Top NSA Scribe Takes Us Inside The Shadow Factory
It's always hectic when campaign season begins to wind down, and its no different here at CFC. I'm trying to multi-task at before unheard of levels!
While I have a second though, I thought I should follow up on the recent revelations coming out on the NSA's eavesdropping of American citizen phone calls. And no, I'm not talking about a phone call to a terrorist, I'm talking about phone calls about, well anything you can imagine, with government eavesdroppers not just listening in, but joking about what you're talking about.
Scary, unconstitutional stuff if you ask me. But let's ask someone far more knowledgeable than I shall we? How about James Bamford, the New York Times investigative journalist who broke the wiretapping story a few years ago.
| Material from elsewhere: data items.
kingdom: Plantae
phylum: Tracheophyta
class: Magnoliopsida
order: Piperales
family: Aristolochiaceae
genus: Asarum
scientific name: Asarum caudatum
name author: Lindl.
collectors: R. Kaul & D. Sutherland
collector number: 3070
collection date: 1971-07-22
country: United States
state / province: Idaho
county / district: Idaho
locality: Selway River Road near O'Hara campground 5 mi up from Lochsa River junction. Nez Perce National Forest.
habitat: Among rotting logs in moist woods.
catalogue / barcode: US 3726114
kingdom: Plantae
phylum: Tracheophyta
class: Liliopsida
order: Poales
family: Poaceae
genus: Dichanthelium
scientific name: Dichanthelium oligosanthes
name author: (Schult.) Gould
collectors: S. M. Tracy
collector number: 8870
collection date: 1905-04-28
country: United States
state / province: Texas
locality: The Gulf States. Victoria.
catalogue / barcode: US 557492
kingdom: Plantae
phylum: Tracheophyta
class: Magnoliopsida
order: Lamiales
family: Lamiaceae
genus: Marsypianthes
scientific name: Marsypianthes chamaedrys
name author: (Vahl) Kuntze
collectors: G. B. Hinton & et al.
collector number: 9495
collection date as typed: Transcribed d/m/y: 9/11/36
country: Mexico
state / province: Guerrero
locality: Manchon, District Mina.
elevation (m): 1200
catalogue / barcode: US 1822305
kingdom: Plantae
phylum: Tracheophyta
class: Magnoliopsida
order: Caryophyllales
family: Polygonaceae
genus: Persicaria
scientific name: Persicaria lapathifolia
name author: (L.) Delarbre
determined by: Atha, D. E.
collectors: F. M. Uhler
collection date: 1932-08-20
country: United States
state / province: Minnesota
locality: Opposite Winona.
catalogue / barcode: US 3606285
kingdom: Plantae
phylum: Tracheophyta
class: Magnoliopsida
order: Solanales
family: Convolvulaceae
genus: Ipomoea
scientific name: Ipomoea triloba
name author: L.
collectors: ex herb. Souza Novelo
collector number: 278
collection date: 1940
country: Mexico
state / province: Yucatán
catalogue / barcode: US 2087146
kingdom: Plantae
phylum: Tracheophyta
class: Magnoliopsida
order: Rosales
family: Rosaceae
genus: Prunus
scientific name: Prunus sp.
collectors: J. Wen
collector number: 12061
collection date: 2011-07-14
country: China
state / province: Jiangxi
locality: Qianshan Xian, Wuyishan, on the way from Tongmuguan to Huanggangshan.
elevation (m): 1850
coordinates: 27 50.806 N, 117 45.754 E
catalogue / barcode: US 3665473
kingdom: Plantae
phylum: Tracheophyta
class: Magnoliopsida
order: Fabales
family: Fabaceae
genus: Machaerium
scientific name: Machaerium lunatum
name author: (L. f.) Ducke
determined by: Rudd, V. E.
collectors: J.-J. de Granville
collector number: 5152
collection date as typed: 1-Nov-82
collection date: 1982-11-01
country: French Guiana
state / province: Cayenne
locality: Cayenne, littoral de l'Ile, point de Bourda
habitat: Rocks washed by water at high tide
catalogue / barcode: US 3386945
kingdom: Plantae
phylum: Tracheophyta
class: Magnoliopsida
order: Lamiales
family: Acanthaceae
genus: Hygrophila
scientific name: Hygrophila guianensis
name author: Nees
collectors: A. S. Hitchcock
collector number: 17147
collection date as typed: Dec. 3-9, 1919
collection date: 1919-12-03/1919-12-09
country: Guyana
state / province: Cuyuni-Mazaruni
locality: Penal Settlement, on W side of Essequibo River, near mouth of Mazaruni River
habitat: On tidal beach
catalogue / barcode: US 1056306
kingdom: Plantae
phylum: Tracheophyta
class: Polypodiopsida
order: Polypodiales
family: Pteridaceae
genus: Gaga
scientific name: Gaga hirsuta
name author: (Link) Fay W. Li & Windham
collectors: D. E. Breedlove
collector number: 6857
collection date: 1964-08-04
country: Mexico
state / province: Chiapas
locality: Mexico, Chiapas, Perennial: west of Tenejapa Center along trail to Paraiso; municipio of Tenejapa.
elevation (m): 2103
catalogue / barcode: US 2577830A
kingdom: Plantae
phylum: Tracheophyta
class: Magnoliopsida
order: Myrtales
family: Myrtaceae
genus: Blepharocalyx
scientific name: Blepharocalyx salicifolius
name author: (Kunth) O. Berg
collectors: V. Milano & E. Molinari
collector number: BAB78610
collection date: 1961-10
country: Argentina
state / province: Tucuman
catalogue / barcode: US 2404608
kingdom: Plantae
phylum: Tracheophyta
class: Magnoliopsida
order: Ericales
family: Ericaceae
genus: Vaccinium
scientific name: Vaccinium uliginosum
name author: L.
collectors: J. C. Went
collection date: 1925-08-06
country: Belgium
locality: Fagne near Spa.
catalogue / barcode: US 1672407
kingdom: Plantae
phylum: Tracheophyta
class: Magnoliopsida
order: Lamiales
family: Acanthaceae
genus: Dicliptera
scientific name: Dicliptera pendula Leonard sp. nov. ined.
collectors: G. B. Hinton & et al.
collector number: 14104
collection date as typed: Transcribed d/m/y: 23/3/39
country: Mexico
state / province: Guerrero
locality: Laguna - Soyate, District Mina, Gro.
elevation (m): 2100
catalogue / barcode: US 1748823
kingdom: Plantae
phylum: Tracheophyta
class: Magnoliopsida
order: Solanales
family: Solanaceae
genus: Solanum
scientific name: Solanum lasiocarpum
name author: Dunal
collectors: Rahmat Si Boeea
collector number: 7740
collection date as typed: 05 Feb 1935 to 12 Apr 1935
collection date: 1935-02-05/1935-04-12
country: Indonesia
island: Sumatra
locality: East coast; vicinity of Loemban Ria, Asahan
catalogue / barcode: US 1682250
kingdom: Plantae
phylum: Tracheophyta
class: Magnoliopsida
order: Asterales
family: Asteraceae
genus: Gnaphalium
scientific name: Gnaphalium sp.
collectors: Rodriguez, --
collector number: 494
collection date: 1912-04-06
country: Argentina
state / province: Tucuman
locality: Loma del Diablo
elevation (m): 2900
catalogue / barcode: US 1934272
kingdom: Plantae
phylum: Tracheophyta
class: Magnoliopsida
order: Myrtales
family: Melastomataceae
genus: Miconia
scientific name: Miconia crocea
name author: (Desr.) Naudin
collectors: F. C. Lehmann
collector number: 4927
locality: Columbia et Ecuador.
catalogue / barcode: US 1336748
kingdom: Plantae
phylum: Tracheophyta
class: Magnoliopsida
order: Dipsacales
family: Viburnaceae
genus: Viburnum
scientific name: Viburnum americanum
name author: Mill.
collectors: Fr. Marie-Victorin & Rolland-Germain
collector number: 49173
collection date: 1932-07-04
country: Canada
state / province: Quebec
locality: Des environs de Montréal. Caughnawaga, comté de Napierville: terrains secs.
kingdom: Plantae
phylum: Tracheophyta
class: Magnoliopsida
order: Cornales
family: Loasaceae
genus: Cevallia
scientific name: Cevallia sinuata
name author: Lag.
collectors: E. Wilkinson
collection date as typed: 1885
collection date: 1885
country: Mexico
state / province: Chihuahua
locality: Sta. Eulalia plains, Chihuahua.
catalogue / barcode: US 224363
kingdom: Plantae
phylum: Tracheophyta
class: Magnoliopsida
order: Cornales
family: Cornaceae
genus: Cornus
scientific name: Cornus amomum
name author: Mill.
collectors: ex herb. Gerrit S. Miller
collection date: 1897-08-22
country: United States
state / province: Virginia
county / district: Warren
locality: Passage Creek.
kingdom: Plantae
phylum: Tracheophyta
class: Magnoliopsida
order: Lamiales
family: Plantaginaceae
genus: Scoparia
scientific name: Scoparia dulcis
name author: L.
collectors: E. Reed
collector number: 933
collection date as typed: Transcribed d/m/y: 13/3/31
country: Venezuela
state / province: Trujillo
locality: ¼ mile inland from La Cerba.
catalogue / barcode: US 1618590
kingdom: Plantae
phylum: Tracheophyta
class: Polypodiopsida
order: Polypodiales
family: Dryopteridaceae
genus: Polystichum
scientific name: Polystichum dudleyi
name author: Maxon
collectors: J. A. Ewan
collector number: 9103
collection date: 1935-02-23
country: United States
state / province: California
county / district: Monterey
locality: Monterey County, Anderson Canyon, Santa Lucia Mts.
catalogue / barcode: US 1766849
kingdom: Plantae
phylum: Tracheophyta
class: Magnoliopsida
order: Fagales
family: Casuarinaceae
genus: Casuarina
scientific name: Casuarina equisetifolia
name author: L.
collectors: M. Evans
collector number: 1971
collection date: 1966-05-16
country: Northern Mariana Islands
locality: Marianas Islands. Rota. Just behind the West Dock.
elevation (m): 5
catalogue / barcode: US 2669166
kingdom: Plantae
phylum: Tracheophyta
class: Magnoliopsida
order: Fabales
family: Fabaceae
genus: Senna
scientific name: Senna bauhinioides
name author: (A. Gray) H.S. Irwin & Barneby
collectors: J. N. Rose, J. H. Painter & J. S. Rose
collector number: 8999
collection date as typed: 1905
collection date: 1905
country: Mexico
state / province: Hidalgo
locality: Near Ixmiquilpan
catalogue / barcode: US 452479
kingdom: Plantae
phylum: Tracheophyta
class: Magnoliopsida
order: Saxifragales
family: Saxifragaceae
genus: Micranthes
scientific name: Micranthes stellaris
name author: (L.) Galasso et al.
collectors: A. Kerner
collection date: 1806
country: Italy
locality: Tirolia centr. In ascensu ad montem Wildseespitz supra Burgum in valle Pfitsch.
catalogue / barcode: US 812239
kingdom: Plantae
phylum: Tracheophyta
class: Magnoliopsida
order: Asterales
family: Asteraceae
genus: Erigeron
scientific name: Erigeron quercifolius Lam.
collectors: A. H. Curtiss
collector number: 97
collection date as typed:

Here he's interviwed in Wired Magazine:
No outsider has spent more time tracking the labyrinthine ways of the National Security Agency than James Bamford. But even he gets lost in the maze. Despite countless articles and three books on the U.S. government's super-secret, signals-intelligence service — the latest of which, The Shadow Factory, is out today — Bamford tells Danger Room that he was caught off guard by revelations that the NSA was eavesdropping on Americans. He remains confused about how the country's telecommunications firms were co-opted into the warrantless spying project. And he's still only guessing, he admits, at the breadth and depth of those domestic surveillance efforts. In this exclusive interview, Bamford talks about how hard it is, after all these years, to fit together the pieces at the NSA's "Puzzle Palace" headquarters.
...
DR: NSA has long had all these relationships with the telecommunications companies, as well. One thing that confused me: Before 9/11, while Hayden was supposedly fighting against any eavesdropping on Americans, you write, the NSA was trying to convince one telecom, Qwest Communications, to help the agency conduct domestic surveillance. Those two don't fit.
JB: It would've been nice if everything fit into a nice little package, but it didn't. That was one of the outlying issues. The time line seemed to be off. You know, I could see [Hayden] doing that after 9/11, but before 9/11 he was very careful. It's hard to say. Again, I'm just one guy trying to write this book. But that's why there really needs to be a congressional investigation into what went on at NSA.
The only thing I can think of is that [Hayden] may not have been trying to get access to the actual voice conversations. What he may have been trying to get from Qwest was their database of subscribers — subscriber names, subscriber telephone numbers. It's one of the things that NSA has always tried to get. I mean, going back to the early days, they had the world's largest collection of telephone books. Hayden would've known that was at least questionable, if not illegal, because I think he made a comment about that very kind of access before 9/11.
...
DR: But, before, there was such a strong culture at NSA of respecting Americans' privacy. You had United States Signals Intelligence Directive 18 (USSID 18), which strictly prohibits listening in on U.S. persons, without a warrant. What happened?
JB: That's one of the interesting things, one of the things I wanted to get across in the book — this whole before-and-after issue. [Before,] as soon as they got an American, under USSID 18, they had to turn it off. And then after 9/11, all those USSID 18 rules and regulations they had before 9/11 were thrown out the window. They'd make up these flimsy excuses, like, "Well, suppose an American loses her cell phone and then what happens if a terrorist picks it up." They're bending 180 degrees backwards.
DR: Is that why you joined the ACLU's lawsuit against the agency?
JB: I was outraged the moment I heard what was going on. Of all the journalists out there, I'm the one person who's written more than anyone about NSA. I knew this, this is a big deal. I had written about the horror days of the '50s, '60s, up until the mid-'70s, when they were engaged in this warrantless eavesdropping. The impression I got [previously] was that they were always trying to push back, hard, from the edge. And I hadn't changed that impression, post-9/11.... For NSA to all of a sudden revert back to the bad old days of the '60s and '70s — I thought that was illegal, unethical. I was very angry. I thought NSA shouldn't be doing this.
So then, a couple of weeks later, the ACLU calls me up, and asks me to join a suit. I didn't immediately say, "Yes, hell yeah, I'll do it." I said I'd think about it. Because it was a big thing for me to, all of a sudden, step out of my role as a journalist and a writer and to become a plaintiff against the agency I had written two books about. If I had wanted to play it safe, I would've said, "we'll, ya know, I gotta be a journalist here," thinking I may lose all these sources, starting with Hayden and working my way down. They like me at NSA. [But] I thought they were doing something bad, and I had to do something about it.
There were a lot of people there that got very angry at me for suing the agency they worked for. People that were all in favor of what NSA was doing — which was a lot of people. Ya know, "patriotic, we should be doing this," all that stuff. And I was saying, "Well, I don't mind if you spy on terrorists. But we live in a democracy. There's got to be a buffer here between the people who are targeting the terrorists and the American public."